Collected data:
======

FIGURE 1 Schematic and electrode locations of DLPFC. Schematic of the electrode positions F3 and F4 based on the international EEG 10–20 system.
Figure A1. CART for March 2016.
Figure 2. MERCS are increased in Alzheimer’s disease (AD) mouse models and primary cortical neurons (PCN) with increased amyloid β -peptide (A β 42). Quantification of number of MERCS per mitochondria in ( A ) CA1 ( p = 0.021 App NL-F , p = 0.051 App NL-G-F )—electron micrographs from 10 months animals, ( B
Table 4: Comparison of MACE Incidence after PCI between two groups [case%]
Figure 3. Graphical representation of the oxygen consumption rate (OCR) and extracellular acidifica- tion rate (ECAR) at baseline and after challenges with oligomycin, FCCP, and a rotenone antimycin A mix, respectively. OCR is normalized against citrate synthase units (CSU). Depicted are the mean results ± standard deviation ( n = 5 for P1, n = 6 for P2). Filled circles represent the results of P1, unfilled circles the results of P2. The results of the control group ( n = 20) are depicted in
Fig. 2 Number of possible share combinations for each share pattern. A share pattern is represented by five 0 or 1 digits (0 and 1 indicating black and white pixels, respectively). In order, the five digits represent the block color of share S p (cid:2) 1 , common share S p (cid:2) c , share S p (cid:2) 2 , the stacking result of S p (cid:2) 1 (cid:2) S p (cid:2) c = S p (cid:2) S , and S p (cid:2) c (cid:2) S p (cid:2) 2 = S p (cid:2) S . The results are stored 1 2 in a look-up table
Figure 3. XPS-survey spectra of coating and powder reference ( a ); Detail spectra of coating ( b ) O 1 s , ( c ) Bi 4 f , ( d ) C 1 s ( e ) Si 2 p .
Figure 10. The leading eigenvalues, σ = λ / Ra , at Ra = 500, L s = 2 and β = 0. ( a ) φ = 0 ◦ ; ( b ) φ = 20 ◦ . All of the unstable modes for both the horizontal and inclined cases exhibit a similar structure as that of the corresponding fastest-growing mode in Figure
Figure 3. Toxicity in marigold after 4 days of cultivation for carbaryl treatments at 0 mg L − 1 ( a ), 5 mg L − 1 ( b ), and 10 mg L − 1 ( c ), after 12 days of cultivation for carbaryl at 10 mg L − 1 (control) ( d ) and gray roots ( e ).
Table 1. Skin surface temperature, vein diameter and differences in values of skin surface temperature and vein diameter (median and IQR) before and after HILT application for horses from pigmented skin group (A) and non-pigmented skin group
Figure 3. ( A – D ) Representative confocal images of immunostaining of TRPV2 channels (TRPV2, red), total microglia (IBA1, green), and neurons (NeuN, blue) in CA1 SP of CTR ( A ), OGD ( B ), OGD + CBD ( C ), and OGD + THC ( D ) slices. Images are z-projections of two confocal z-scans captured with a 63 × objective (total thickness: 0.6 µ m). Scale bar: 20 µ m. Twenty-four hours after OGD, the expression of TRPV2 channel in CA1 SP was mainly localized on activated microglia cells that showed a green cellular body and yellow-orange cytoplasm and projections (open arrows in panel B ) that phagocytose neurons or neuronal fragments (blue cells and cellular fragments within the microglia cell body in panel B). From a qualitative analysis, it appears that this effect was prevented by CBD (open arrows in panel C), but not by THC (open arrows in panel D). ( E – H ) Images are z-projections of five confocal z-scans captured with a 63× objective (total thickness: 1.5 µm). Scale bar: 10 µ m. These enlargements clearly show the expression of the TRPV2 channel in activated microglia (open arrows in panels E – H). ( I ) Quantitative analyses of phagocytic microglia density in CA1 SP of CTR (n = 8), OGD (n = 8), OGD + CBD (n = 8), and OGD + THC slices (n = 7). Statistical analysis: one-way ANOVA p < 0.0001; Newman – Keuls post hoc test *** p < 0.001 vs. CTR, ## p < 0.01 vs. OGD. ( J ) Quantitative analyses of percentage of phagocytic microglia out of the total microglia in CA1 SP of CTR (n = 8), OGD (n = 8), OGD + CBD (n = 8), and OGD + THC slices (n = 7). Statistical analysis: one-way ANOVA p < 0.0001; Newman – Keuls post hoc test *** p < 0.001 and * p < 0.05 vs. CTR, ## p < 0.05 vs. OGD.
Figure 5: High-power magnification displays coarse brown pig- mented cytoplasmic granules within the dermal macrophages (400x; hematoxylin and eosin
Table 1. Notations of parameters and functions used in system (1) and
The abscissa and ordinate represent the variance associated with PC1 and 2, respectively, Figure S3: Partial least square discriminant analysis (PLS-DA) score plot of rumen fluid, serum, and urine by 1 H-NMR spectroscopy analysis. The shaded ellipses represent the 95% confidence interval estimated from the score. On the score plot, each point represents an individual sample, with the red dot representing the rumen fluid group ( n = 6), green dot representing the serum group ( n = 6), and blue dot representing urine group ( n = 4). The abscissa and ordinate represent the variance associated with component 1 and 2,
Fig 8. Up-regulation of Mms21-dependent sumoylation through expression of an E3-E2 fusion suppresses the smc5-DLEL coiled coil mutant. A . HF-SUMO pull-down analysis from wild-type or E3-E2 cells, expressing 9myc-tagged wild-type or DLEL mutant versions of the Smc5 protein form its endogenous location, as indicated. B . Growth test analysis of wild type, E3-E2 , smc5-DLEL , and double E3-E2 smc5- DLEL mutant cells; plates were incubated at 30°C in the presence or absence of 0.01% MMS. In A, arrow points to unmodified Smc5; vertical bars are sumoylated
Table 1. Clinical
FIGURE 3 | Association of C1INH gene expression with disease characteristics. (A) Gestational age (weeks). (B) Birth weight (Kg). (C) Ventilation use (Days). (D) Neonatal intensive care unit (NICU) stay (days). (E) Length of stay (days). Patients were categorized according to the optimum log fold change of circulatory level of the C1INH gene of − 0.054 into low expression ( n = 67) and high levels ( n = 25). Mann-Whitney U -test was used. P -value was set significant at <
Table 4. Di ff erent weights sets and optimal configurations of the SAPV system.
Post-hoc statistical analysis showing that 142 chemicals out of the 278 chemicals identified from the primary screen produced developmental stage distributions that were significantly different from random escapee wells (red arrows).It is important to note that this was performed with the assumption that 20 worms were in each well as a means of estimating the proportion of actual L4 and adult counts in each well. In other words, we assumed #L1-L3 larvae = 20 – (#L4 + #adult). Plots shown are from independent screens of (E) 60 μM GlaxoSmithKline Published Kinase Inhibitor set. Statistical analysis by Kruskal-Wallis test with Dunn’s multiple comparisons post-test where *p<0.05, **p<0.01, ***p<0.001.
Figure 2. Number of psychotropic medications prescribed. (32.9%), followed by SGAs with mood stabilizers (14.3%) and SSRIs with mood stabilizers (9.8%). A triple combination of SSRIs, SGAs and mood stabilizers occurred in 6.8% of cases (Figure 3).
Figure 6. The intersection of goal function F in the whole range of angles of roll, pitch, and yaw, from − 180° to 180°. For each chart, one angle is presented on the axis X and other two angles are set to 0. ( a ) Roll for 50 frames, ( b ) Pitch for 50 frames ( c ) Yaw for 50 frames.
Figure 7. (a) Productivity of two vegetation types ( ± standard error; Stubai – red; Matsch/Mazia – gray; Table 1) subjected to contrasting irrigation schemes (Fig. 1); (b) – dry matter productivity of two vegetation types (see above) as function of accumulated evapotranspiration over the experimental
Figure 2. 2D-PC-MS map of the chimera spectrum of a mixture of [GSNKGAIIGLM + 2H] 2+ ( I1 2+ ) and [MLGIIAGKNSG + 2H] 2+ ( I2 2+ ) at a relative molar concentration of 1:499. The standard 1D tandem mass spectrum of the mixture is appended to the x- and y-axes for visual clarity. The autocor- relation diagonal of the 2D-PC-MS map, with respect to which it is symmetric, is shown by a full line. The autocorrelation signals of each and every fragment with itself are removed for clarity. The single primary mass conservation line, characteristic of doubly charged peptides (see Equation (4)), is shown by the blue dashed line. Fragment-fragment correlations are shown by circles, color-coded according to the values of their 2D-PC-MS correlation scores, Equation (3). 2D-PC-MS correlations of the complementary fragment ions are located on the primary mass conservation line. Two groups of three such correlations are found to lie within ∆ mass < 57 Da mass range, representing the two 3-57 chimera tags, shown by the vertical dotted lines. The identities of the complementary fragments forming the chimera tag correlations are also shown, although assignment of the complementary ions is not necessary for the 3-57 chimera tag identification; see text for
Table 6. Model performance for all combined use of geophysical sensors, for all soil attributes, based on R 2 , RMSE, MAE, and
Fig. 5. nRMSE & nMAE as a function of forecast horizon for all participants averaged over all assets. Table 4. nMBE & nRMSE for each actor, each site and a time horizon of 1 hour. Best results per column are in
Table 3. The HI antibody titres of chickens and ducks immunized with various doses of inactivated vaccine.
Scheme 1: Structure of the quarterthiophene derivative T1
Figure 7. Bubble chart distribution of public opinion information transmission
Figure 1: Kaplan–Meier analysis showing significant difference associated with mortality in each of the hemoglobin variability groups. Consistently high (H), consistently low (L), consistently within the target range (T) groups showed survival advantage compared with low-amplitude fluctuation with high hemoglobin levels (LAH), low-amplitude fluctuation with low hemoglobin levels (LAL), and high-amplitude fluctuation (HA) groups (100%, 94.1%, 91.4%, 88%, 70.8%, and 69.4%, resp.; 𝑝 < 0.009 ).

======

=== WHAT THE TASK REQUIRES ===
Extract every line from the one containing "Table 3. The" through the last line of the data, inclusive, exactly as written.

=== ANSWER TO THIS EXERCISE ===
Table 3. The HI antibody titres of chickens and ducks immunized with various doses of inactivated vaccine.
Scheme 1: Structure of the quarterthiophene derivative T1
Figure 7. Bubble chart distribution of public opinion information transmission
Figure 1: Kaplan–Meier analysis showing significant difference associated with mortality in each of the hemoglobin variability groups. Consistently high (H), consistently low (L), consistently within the target range (T) groups showed survival advantage compared with low-amplitude fluctuation with high hemoglobin levels (LAH), low-amplitude fluctuation with low hemoglobin levels (LAL), and high-amplitude fluctuation (HA) groups (100%, 94.1%, 91.4%, 88%, 70.8%, and 69.4%, resp.; 𝑝 < 0.009 ).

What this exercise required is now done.